Set down all of the records word for word.

══════

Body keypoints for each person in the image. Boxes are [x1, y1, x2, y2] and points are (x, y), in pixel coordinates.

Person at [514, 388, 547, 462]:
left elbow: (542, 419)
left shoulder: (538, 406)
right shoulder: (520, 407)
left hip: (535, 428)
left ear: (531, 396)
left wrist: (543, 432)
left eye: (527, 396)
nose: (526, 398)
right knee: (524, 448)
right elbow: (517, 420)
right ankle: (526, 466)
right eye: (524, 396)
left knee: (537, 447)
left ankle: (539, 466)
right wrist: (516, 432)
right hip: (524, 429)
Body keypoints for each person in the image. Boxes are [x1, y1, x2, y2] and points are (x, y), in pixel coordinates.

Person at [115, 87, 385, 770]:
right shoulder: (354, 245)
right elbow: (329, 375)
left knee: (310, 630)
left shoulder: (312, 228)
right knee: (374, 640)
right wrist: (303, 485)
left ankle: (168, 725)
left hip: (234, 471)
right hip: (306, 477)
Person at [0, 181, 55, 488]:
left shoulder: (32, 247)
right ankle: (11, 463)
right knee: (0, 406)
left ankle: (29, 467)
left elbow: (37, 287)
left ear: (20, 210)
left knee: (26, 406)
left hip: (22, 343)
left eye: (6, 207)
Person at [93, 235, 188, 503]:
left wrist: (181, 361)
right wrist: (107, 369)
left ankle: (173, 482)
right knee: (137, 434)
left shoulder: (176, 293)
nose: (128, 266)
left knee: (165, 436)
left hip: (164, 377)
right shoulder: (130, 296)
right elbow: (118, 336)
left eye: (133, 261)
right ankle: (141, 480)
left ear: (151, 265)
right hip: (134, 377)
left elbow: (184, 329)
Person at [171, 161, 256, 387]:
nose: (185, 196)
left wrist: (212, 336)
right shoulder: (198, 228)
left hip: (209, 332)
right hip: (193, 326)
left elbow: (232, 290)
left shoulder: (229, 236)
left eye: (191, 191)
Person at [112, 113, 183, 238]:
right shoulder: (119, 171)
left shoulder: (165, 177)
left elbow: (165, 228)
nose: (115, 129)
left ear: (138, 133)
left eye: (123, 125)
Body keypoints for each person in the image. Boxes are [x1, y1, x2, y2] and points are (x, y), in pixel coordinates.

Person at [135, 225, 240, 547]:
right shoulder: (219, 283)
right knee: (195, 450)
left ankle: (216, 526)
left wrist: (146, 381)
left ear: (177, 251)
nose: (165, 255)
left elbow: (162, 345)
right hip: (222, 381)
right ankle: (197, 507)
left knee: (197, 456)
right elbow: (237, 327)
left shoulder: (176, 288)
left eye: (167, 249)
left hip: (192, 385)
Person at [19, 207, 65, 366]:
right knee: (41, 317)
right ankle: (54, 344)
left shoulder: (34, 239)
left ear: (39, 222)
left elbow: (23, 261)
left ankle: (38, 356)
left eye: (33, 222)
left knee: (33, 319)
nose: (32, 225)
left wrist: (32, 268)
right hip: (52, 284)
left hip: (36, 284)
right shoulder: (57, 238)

══════

Solution to this task →
Body keypoints for each person in the image. Boxes are [x1, y1, x2, y2] and points are (x, y), in pixel coordinates.

Person at [514, 388, 547, 462]:
left elbow: (542, 419)
left shoulder: (538, 406)
right shoulder: (520, 407)
left hip: (535, 428)
left ear: (531, 396)
left wrist: (543, 432)
left eye: (527, 396)
nose: (526, 398)
right knee: (524, 448)
right elbow: (517, 420)
right ankle: (526, 466)
right eye: (524, 396)
left knee: (537, 447)
left ankle: (539, 466)
right wrist: (516, 432)
right hip: (524, 429)
Body keypoints for each person in the image. Boxes are [x1, y1, x2, y2] and points are (x, y), in pixel coordinates.

Person at [115, 87, 385, 770]:
right shoulder: (354, 245)
right elbow: (329, 375)
left knee: (310, 630)
left shoulder: (312, 228)
right knee: (374, 640)
right wrist: (303, 485)
left ankle: (168, 725)
left hip: (234, 471)
right hip: (306, 477)
Person at [0, 181, 55, 488]:
left shoulder: (32, 247)
right ankle: (11, 463)
right knee: (0, 406)
left ankle: (29, 467)
left elbow: (37, 287)
left ear: (20, 210)
left knee: (26, 406)
left hip: (22, 343)
left eye: (6, 207)
Person at [93, 235, 188, 503]:
left wrist: (181, 361)
right wrist: (107, 369)
left ankle: (173, 482)
right knee: (137, 434)
left shoulder: (176, 293)
nose: (128, 266)
left knee: (165, 436)
left hip: (164, 377)
right shoulder: (130, 296)
right elbow: (118, 336)
left eye: (133, 261)
right ankle: (141, 480)
left ear: (151, 265)
right hip: (134, 377)
left elbow: (184, 329)
Person at [171, 161, 256, 387]:
nose: (185, 196)
left wrist: (212, 336)
right shoulder: (198, 228)
left hip: (209, 332)
right hip: (193, 326)
left elbow: (232, 290)
left shoulder: (229, 236)
left eye: (191, 191)
Person at [112, 113, 183, 238]:
right shoulder: (119, 171)
left shoulder: (165, 177)
left elbow: (165, 228)
nose: (115, 129)
left ear: (138, 133)
left eye: (123, 125)
Body keypoints for each person in the image. Boxes are [x1, y1, x2, y2] and points are (x, y), in pixel coordinates.

Person at [135, 225, 240, 547]:
right shoulder: (219, 283)
right knee: (195, 450)
left ankle: (216, 526)
left wrist: (146, 381)
left ear: (177, 251)
nose: (165, 255)
left elbow: (162, 345)
right hip: (222, 381)
right ankle: (197, 507)
left knee: (197, 456)
right elbow: (237, 327)
left shoulder: (176, 288)
left eye: (167, 249)
left hip: (192, 385)
Person at [19, 207, 65, 366]:
right knee: (41, 317)
right ankle: (54, 344)
left shoulder: (34, 239)
left ear: (39, 222)
left elbow: (23, 261)
left ankle: (38, 356)
left eye: (33, 222)
left knee: (33, 319)
nose: (32, 225)
left wrist: (32, 268)
right hip: (52, 284)
left hip: (36, 284)
right shoulder: (57, 238)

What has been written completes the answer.